## WORK REQUEST
Look through the data and write out every line with the word "this" in it.

*** EXTRACTED MATERIAL ***

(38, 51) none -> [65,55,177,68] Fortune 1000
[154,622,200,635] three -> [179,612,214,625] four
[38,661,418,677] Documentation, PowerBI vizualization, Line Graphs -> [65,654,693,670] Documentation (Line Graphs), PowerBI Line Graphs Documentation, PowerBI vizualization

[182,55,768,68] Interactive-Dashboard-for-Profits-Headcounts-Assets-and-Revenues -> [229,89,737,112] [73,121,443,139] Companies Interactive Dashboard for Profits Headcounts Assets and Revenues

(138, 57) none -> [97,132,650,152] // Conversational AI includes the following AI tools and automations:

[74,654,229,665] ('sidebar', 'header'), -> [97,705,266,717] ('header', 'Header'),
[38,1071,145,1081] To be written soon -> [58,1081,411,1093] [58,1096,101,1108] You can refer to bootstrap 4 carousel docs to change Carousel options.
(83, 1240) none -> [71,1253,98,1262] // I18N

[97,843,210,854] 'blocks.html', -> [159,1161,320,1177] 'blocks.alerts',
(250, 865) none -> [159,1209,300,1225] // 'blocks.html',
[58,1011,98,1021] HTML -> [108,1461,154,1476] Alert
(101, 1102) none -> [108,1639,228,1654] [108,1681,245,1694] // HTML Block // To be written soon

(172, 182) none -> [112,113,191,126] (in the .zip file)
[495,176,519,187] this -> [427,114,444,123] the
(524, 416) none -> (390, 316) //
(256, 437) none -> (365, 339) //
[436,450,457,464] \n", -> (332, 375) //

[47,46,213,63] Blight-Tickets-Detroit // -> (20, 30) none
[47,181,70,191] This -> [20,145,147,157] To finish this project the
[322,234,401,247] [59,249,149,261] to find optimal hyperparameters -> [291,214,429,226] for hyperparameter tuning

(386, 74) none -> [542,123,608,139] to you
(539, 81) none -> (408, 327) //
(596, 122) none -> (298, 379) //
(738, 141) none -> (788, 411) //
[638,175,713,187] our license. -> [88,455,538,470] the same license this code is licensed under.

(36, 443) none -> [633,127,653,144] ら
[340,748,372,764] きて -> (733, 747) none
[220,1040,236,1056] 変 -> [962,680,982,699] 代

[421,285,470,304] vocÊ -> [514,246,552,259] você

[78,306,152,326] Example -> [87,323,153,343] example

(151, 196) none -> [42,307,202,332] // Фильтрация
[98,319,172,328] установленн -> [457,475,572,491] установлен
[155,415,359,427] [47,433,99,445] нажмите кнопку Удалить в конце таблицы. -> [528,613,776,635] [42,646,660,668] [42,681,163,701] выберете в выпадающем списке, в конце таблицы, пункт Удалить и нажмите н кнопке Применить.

*** End of EXTRACTED MATERIAL ***

## WRITTEN ANSWER
[495,176,519,187] this -> [427,114,444,123] the
[47,181,70,191] This -> [20,145,147,157] To finish this project the
[638,175,713,187] our license. -> [88,455,538,470] the same license this code is licensed under.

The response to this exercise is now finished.